(Beginning of Entries shown)

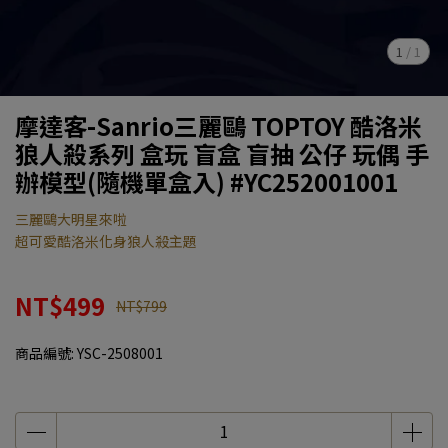
1
/
1
摩達客-Sanrio三麗鷗 TOPTOY 酷洛米
狼人殺系列 盒玩 盲盒 盲抽 公仔 玩偶 手
辦模型(隨機單盒入) #YC252001001
三麗鷗大明星來啦
超可愛酷洛米化身狼人殺主題
NT$499
NT$799
商品編號:
YSC-2508001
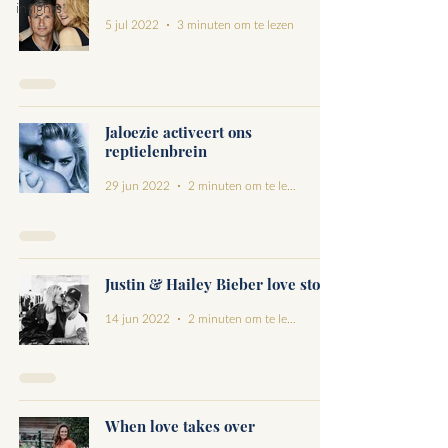
insights
5 jul 2022
3 minuten om te lezen
Jaloezie activeert ons
reptielenbrein
29 jun 2022
2 minuten om te lezen
Justin & Hailey Bieber love story
14 jun 2022
2 minuten om te lezen
When love takes over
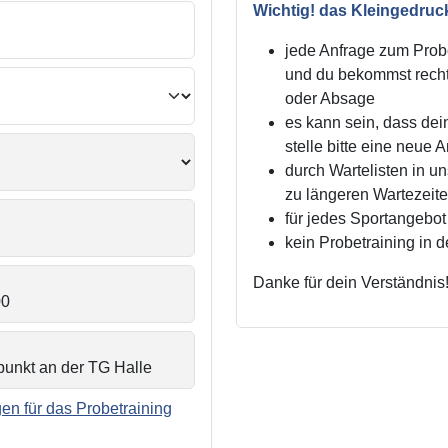
Wichtig! das Kleingedruc
jede Anfrage zum Probe
und du bekommst recht
oder Absage
es kann sein, dass dei
stelle bitte eine neue 
durch Wartelisten in 
zu längeren Wartezei
für jedes Sportangebot 
kein Probetraining in 
Danke für dein Verständnis
n für das Probetraining
.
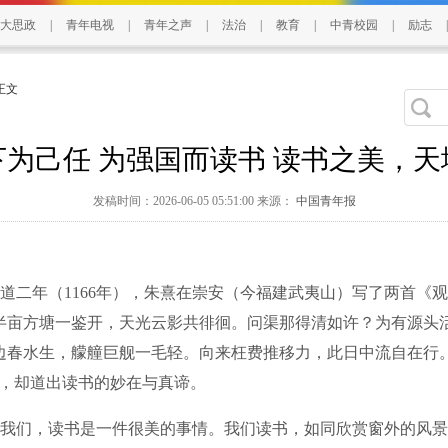
大思政
|
青年电视
|
青年之声
|
法治
|
教育
|
中青校园
|
励志
|
 正文
下为己任 为强国而读书 读书之美，天
发稿时间：2026-06-05 05:51:00 来源：
中国青年报
年（1166年），朱熹在崇安（今福建武夷山）写了两首《观
半亩方塘一鉴开，天光云影共徘徊。问渠那得清如许？为有源头
边春水生，艨艟巨舰一毛轻。向来枉费推移力，此日中流自在行
字，却道出读书的妙在与真谛。
们，读书是一件很美的事情。我们读书，如同欣赏窗外的风景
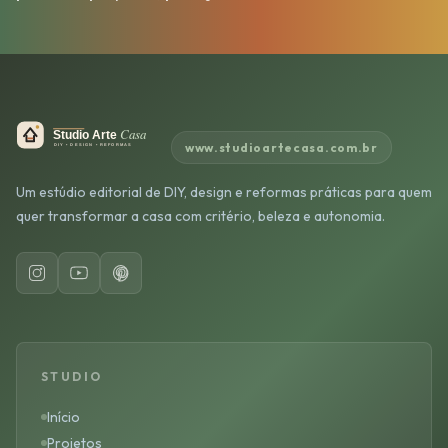
www.studioartecasa.com.br
Um estúdio editorial de DIY, design e reformas práticas para quem
quer transformar a casa com critério, beleza e autonomia.
STUDIO
Início
Projetos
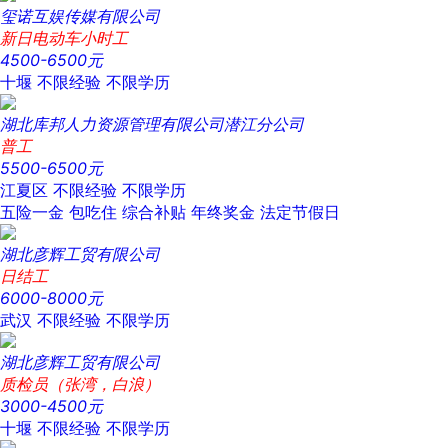
玺诺互娱传媒有限公司
新日电动车小时工
4500-6500元
十堰
不限经验
不限学历
湖北库邦人力资源管理有限公司潜江分公司
普工
5500-6500元
江夏区
不限经验
不限学历
五险一金
包吃住
综合补贴
年终奖金
法定节假日
湖北彦辉工贸有限公司
日结工
6000-8000元
武汉
不限经验
不限学历
湖北彦辉工贸有限公司
质检员（张湾，白浪）
3000-4500元
十堰
不限经验
不限学历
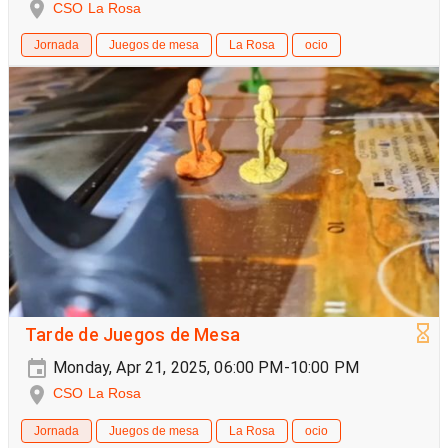
CSO La Rosa
Jornada
Juegos de mesa
La Rosa
ocio
Tarde de Juegos de Mesa
Monday, Apr 21, 2025, 06:00 PM-10:00 PM
CSO La Rosa
Jornada
Juegos de mesa
La Rosa
ocio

(End of Entries shown)

#### [Task]
Word for word, set down every line of the records above, and leave the pictures out.

#### [Response]
1
/
1
摩達客-Sanrio三麗鷗 TOPTOY 酷洛米
狼人殺系列 盒玩 盲盒 盲抽 公仔 玩偶 手
辦模型(隨機單盒入) #YC252001001
三麗鷗大明星來啦
超可愛酷洛米化身狼人殺主題
NT$499
NT$799
商品編號:
YSC-2508001
insights
5 jul 2022
3 minuten om te lezen
Jaloezie activeert ons
reptielenbrein
29 jun 2022
2 minuten om te lezen
Justin & Hailey Bieber love story
14 jun 2022
2 minuten om te lezen
When love takes over
Wichtig! das Kleingedruc
jede Anfrage zum Probe
und du bekommst recht
oder Absage
es kann sein, dass dei
stelle bitte eine neue 
durch Wartelisten in 
zu längeren Wartezei
für jedes Sportangebot 
kein Probetraining in 
Danke für dein Verständnis
n für das Probetraining
.
大思政
|
青年电视
|
青年之声
|
法治
|
教育
|
中青校园
|
励志
|
 正文
下为己任 为强国而读书 读书之美，天
发稿时间：2026-06-05 05:51:00 来源：
中国青年报
年（1166年），朱熹在崇安（今福建武夷山）写了两首《观
半亩方塘一鉴开，天光云影共徘徊。问渠那得清如许？为有源头
边春水生，艨艟巨舰一毛轻。向来枉费推移力，此日中流自在行
字，却道出读书的妙在与真谛。
们，读书是一件很美的事情。我们读书，如同欣赏窗外的风景
www.studioartecasa.com.br
Um estúdio editorial de DIY, design e reformas práticas para quem
quer transformar a casa com critério, beleza e autonomia.
STUDIO
Início
Projetos
玺诺互娱传媒有限公司
新日电动车小时工
4500-6500元
十堰
不限经验
不限学历
湖北库邦人力资源管理有限公司潜江分公司
普工
5500-6500元
江夏区
不限经验
不限学历
五险一金
包吃住
综合补贴
年终奖金
法定节假日
湖北彦辉工贸有限公司
日结工
6000-8000元
武汉
不限经验
不限学历
湖北彦辉工贸有限公司
质检员（张湾，白浪）
3000-4500元
十堰
不限经验
不限学历
CSO La Rosa
Jornada
Juegos de mesa
La Rosa
ocio
Tarde de Juegos de Mesa
Monday, Apr 21, 2025, 06:00 PM-10:00 PM
CSO La Rosa
Jornada
Juegos de mesa
La Rosa
ocio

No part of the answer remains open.